In the end, Riordan can define success by looking back at the end-state goals. Measurements of overall employee satisfaction will be captured at the end of one year with the goal of scoring greater than 4. 0. After implementing the team incentive system, the goal was to reach a rating of 4. 0 or greater in the next year. The final goal will be realized if the consolidated voluntary separation rate is less than 4% also at year’s end. Future success will be defined by continually achievement of the end-state goals for years to come.

Riordan Manufacturing can realize success by implementing improvements to solve the underlying problem with human resource management. Through thorough analysis and problem definition, strategic advantage in human resources can become reality at Riordan Manufacturing. By making the suggested changes, Riordan Manufacturing will remain a successful global plastics producer by building and retaining an energized and productive workforce. Conclusion Riordan Manufacturing, leadership team will turn around the business by using the proven business problem-solving model.

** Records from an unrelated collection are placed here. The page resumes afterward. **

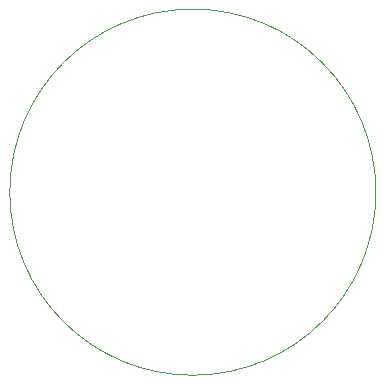
<source format=gbr>
G04 (created by PCBNEW (2013-08-24 BZR 4298)-stable) date Thu 19 Sep 2013 08:04:18 PM PDT*
%MOIN*%
G04 Gerber Fmt 3.4, Leading zero omitted, Abs format*
%FSLAX34Y34*%
G01*
G70*
G90*
G04 APERTURE LIST*
%ADD10C,0.005906*%
%ADD11C,0.003937*%
G04 APERTURE END LIST*
G54D10*
G54D11*
X45472Y-39370D02*
G75*
G03X45472Y-39370I-6102J0D01*
G74*
G01*
M02*

</source>
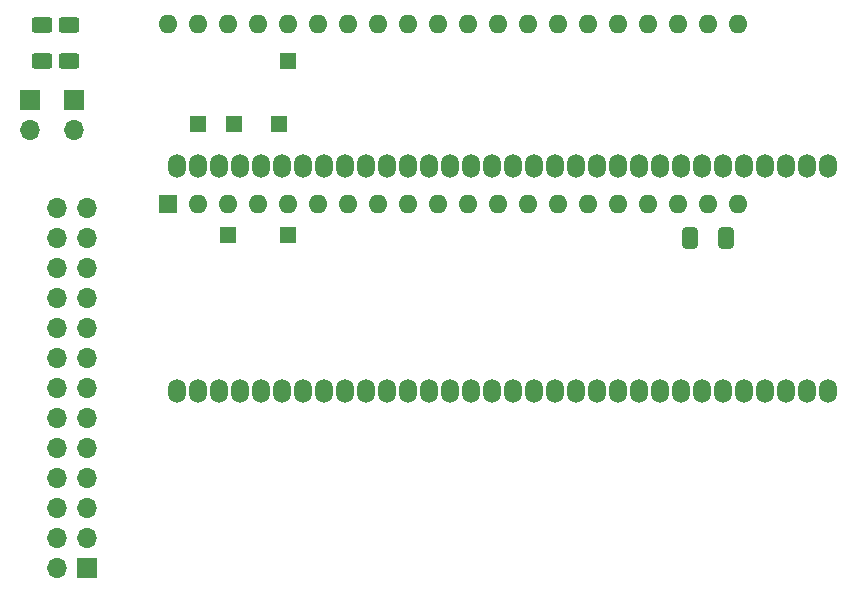
<source format=gbr>
%TF.GenerationSoftware,KiCad,Pcbnew,7.0.9-7.0.9~ubuntu20.04.1*%
%TF.CreationDate,2023-12-27T13:11:39+01:00*%
%TF.ProjectId,6303X_SDIP_Addon,36333033-585f-4534-9449-505f4164646f,rev?*%
%TF.SameCoordinates,Original*%
%TF.FileFunction,Soldermask,Bot*%
%TF.FilePolarity,Negative*%
%FSLAX46Y46*%
G04 Gerber Fmt 4.6, Leading zero omitted, Abs format (unit mm)*
G04 Created by KiCad (PCBNEW 7.0.9-7.0.9~ubuntu20.04.1) date 2023-12-27 13:11:39*
%MOMM*%
%LPD*%
G01*
G04 APERTURE LIST*
G04 Aperture macros list*
%AMRoundRect*
0 Rectangle with rounded corners*
0 $1 Rounding radius*
0 $2 $3 $4 $5 $6 $7 $8 $9 X,Y pos of 4 corners*
0 Add a 4 corners polygon primitive as box body*
4,1,4,$2,$3,$4,$5,$6,$7,$8,$9,$2,$3,0*
0 Add four circle primitives for the rounded corners*
1,1,$1+$1,$2,$3*
1,1,$1+$1,$4,$5*
1,1,$1+$1,$6,$7*
1,1,$1+$1,$8,$9*
0 Add four rect primitives between the rounded corners*
20,1,$1+$1,$2,$3,$4,$5,0*
20,1,$1+$1,$4,$5,$6,$7,0*
20,1,$1+$1,$6,$7,$8,$9,0*
20,1,$1+$1,$8,$9,$2,$3,0*%
G04 Aperture macros list end*
%ADD10R,1.700000X1.700000*%
%ADD11O,1.700000X1.700000*%
%ADD12R,1.350000X1.350000*%
%ADD13R,1.600000X1.600000*%
%ADD14O,1.600000X1.600000*%
%ADD15O,1.500000X2.000000*%
%ADD16RoundRect,0.250000X0.412500X0.650000X-0.412500X0.650000X-0.412500X-0.650000X0.412500X-0.650000X0*%
%ADD17RoundRect,0.250000X-0.625000X0.400000X-0.625000X-0.400000X0.625000X-0.400000X0.625000X0.400000X0*%
G04 APERTURE END LIST*
D10*
%TO.C,JP1*%
X162052000Y-43942000D03*
D11*
X162052000Y-46482000D03*
%TD*%
D12*
%TO.C,J4*%
X183896000Y-40640000D03*
%TD*%
D13*
%TO.C,U3*%
X173736000Y-52730400D03*
D14*
X176276000Y-52730400D03*
X178816000Y-52730400D03*
X181356000Y-52730400D03*
X183896000Y-52730400D03*
X186436000Y-52730400D03*
X188976000Y-52730400D03*
X191516000Y-52730400D03*
X194056000Y-52730400D03*
X196596000Y-52730400D03*
X199136000Y-52730400D03*
X201676000Y-52730400D03*
X204216000Y-52730400D03*
X206756000Y-52730400D03*
X209296000Y-52730400D03*
X211836000Y-52730400D03*
X214376000Y-52730400D03*
X216916000Y-52730400D03*
X219456000Y-52730400D03*
X221996000Y-52730400D03*
X221996000Y-37490400D03*
X219456000Y-37490400D03*
X216916000Y-37490400D03*
X214376000Y-37490400D03*
X211836000Y-37490400D03*
X209296000Y-37490400D03*
X206756000Y-37490400D03*
X204216000Y-37490400D03*
X201676000Y-37490400D03*
X199136000Y-37490400D03*
X196596000Y-37490400D03*
X194056000Y-37490400D03*
X191516000Y-37490400D03*
X188976000Y-37490400D03*
X186436000Y-37490400D03*
X183896000Y-37490400D03*
X181356000Y-37490400D03*
X178816000Y-37490400D03*
X176276000Y-37490400D03*
X173736000Y-37490400D03*
%TD*%
D10*
%TO.C,J1*%
X166878000Y-83566000D03*
D11*
X164338000Y-83566000D03*
X166878000Y-81026000D03*
X164338000Y-81026000D03*
X166878000Y-78486000D03*
X164338000Y-78486000D03*
X166878000Y-75946000D03*
X164338000Y-75946000D03*
X166878000Y-73406000D03*
X164338000Y-73406000D03*
X166878000Y-70866000D03*
X164338000Y-70866000D03*
X166878000Y-68326000D03*
X164338000Y-68326000D03*
X166878000Y-65786000D03*
X164338000Y-65786000D03*
X166878000Y-63246000D03*
X164338000Y-63246000D03*
X166878000Y-60706000D03*
X164338000Y-60706000D03*
X166878000Y-58166000D03*
X164338000Y-58166000D03*
X166878000Y-55626000D03*
X164338000Y-55626000D03*
X166878000Y-53086000D03*
X164338000Y-53086000D03*
%TD*%
D15*
%TO.C,U2*%
X174442000Y-68550000D03*
X176220000Y-68550000D03*
X177998000Y-68550000D03*
X179776000Y-68550000D03*
X181554000Y-68550000D03*
X183332000Y-68550000D03*
X185110000Y-68550000D03*
X186888000Y-68550000D03*
X188666000Y-68550000D03*
X190444000Y-68550000D03*
X192222000Y-68550000D03*
X194000000Y-68550000D03*
X195778000Y-68550000D03*
X197556000Y-68550000D03*
X199334000Y-68550000D03*
X201112000Y-68550000D03*
X202890000Y-68550000D03*
X204668000Y-68550000D03*
X206446000Y-68550000D03*
X208224000Y-68550000D03*
X210002000Y-68550000D03*
X211780000Y-68550000D03*
X213558000Y-68550000D03*
X215336000Y-68550000D03*
X217114000Y-68550000D03*
X218892000Y-68550000D03*
X220670000Y-68550000D03*
X222448000Y-68550000D03*
X224226000Y-68550000D03*
X226004000Y-68550000D03*
X227782000Y-68550000D03*
X229560000Y-68550000D03*
X229560000Y-49500000D03*
X227782000Y-49500000D03*
X226004000Y-49500000D03*
X224226000Y-49500000D03*
X222448000Y-49500000D03*
X220670000Y-49500000D03*
X218892000Y-49500000D03*
X217114000Y-49500000D03*
X215336000Y-49500000D03*
X213558000Y-49500000D03*
X211780000Y-49500000D03*
X210002000Y-49500000D03*
X208224000Y-49500000D03*
X206446000Y-49500000D03*
X204668000Y-49500000D03*
X202890000Y-49500000D03*
X201112000Y-49500000D03*
X199334000Y-49500000D03*
X197556000Y-49500000D03*
X195778000Y-49500000D03*
X194000000Y-49500000D03*
X192222000Y-49500000D03*
X190444000Y-49500000D03*
X188666000Y-49500000D03*
X186888000Y-49500000D03*
X185110000Y-49500000D03*
X183332000Y-49500000D03*
X181554000Y-49500000D03*
X179776000Y-49500000D03*
X177998000Y-49500000D03*
X176220000Y-49500000D03*
X174442000Y-49500000D03*
%TD*%
D10*
%TO.C,JP2*%
X165709600Y-43942000D03*
D11*
X165709600Y-46482000D03*
%TD*%
D12*
%TO.C,J7*%
X183134000Y-45974000D03*
%TD*%
%TO.C,J6*%
X183896000Y-55372000D03*
%TD*%
%TO.C,J9*%
X179324000Y-45974000D03*
%TD*%
%TO.C,J8*%
X176276000Y-45974000D03*
%TD*%
%TO.C,J3*%
X178816000Y-55372000D03*
%TD*%
D16*
%TO.C,C1*%
X220980000Y-55626000D03*
X217855000Y-55626000D03*
%TD*%
D17*
%TO.C,R1*%
X163068000Y-37566000D03*
X163068000Y-40666000D03*
%TD*%
%TO.C,R2*%
X165354000Y-37566000D03*
X165354000Y-40666000D03*
%TD*%
M02*

</source>
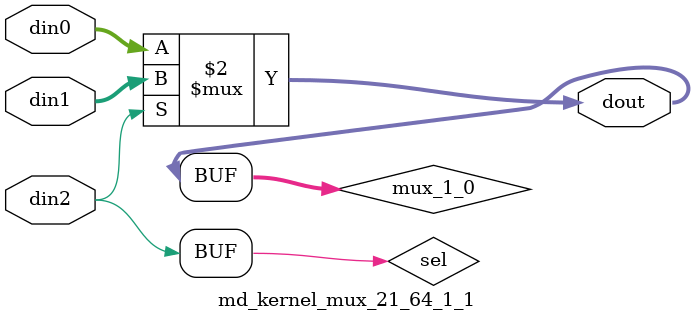
<source format=v>

`timescale 1ns/1ps

module md_kernel_mux_21_64_1_1 #(
parameter
    ID                = 0,
    NUM_STAGE         = 1,
    din0_WIDTH       = 32,
    din1_WIDTH       = 32,
    din2_WIDTH         = 32,
    dout_WIDTH            = 32
)(
    input  [63 : 0]     din0,
    input  [63 : 0]     din1,
    input  [0 : 0]    din2,
    output [63 : 0]   dout);

// puts internal signals
wire [0 : 0]     sel;
// level 1 signals
wire [63 : 0]         mux_1_0;

assign sel = din2;

// Generate level 1 logic
assign mux_1_0 = (sel[0] == 0)? din0 : din1;

// output logic
assign dout = mux_1_0;

endmodule

</source>
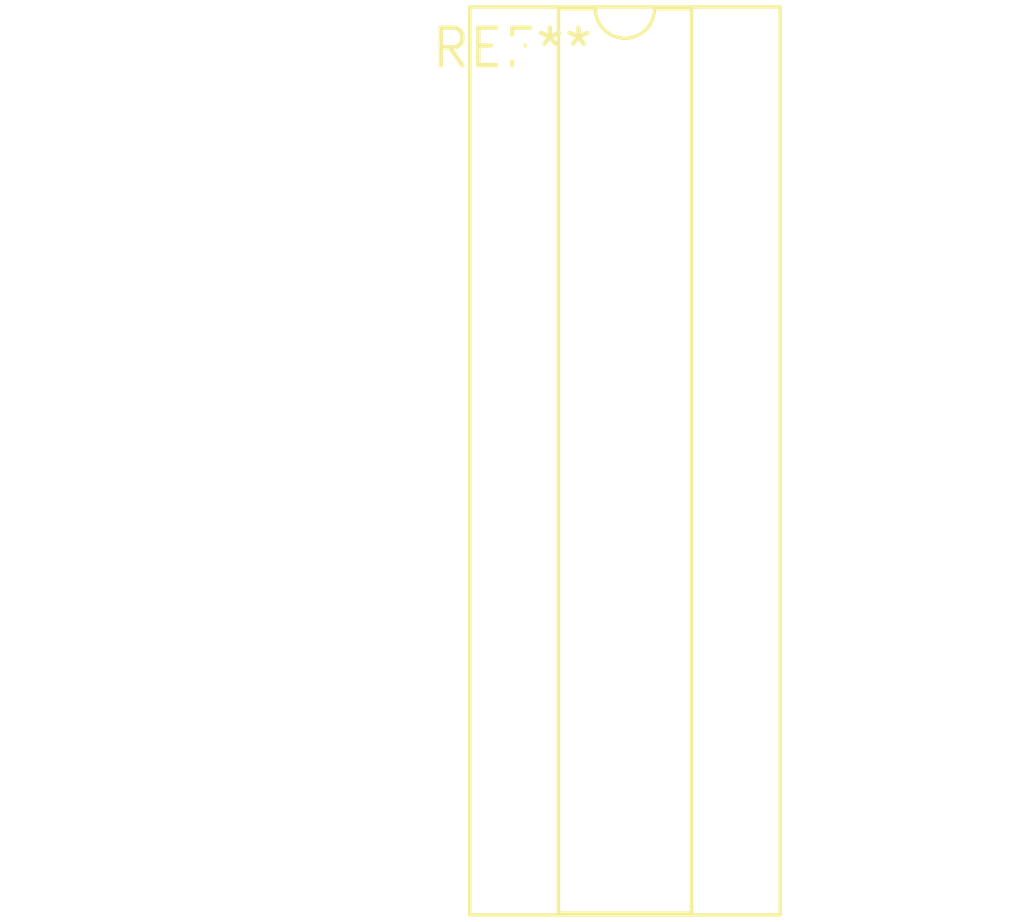
<source format=kicad_pcb>
(kicad_pcb (version 20240108) (generator pcbnew)

  (general
    (thickness 1.6)
  )

  (paper "A4")
  (layers
    (0 "F.Cu" signal)
    (31 "B.Cu" signal)
    (32 "B.Adhes" user "B.Adhesive")
    (33 "F.Adhes" user "F.Adhesive")
    (34 "B.Paste" user)
    (35 "F.Paste" user)
    (36 "B.SilkS" user "B.Silkscreen")
    (37 "F.SilkS" user "F.Silkscreen")
    (38 "B.Mask" user)
    (39 "F.Mask" user)
    (40 "Dwgs.User" user "User.Drawings")
    (41 "Cmts.User" user "User.Comments")
    (42 "Eco1.User" user "User.Eco1")
    (43 "Eco2.User" user "User.Eco2")
    (44 "Edge.Cuts" user)
    (45 "Margin" user)
    (46 "B.CrtYd" user "B.Courtyard")
    (47 "F.CrtYd" user "F.Courtyard")
    (48 "B.Fab" user)
    (49 "F.Fab" user)
    (50 "User.1" user)
    (51 "User.2" user)
    (52 "User.3" user)
    (53 "User.4" user)
    (54 "User.5" user)
    (55 "User.6" user)
    (56 "User.7" user)
    (57 "User.8" user)
    (58 "User.9" user)
  )

  (setup
    (pad_to_mask_clearance 0)
    (pcbplotparams
      (layerselection 0x00010fc_ffffffff)
      (plot_on_all_layers_selection 0x0000000_00000000)
      (disableapertmacros false)
      (usegerberextensions false)
      (usegerberattributes false)
      (usegerberadvancedattributes false)
      (creategerberjobfile false)
      (dashed_line_dash_ratio 12.000000)
      (dashed_line_gap_ratio 3.000000)
      (svgprecision 4)
      (plotframeref false)
      (viasonmask false)
      (mode 1)
      (useauxorigin false)
      (hpglpennumber 1)
      (hpglpenspeed 20)
      (hpglpendiameter 15.000000)
      (dxfpolygonmode false)
      (dxfimperialunits false)
      (dxfusepcbnewfont false)
      (psnegative false)
      (psa4output false)
      (plotreference false)
      (plotvalue false)
      (plotinvisibletext false)
      (sketchpadsonfab false)
      (subtractmaskfromsilk false)
      (outputformat 1)
      (mirror false)
      (drillshape 1)
      (scaleselection 1)
      (outputdirectory "")
    )
  )

  (net 0 "")

  (footprint "DIP-24_W7.62mm_Socket_LongPads" (layer "F.Cu") (at 0 0))

)

</source>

The 9 step problem-solving model provides the right approach to solve Riordan’s problems. The findings in this paper were followed up with multiple alternative solutions and by following the 9 step problem-solving model. The alternatives were analyzed and the best solution was selected. Any business leader or business student will be able to create value to the company and the shareholders by using this problem-solving model. Managers creating solutions to human capital problems must also consider the risks associated with each alternative.

Moving towards a variable pay system may be very popular when the organization is doing well, but may decrease motivation if employees do not believe they can achieve the goals. (Scenario, 2006. ) Changing people and organizations is hard. Whether you are working with a large system or a small team, the challenge is developing it and changing it. To move a successful organization is far more difficult than to move a failing organization. To do so requires extraordinary leadership to inspire and motivate people to take significant risks.

While everything is going fine in the firm now, senior management is asking people to put their reputations and perhaps their jobs at risk to anticipate changes yet to be obvious. Leaders approach problems differently. Some see them as obstacles to be resolved and move on. Others see them as something to avoid. And others have a unique ability to see them as, another, of many opportunities that leaders must realize if their organizations are to succeed. As I looked at the opportunities I realized the value of all stakeholders, and I looked for creative ways to turn problems into opportunities.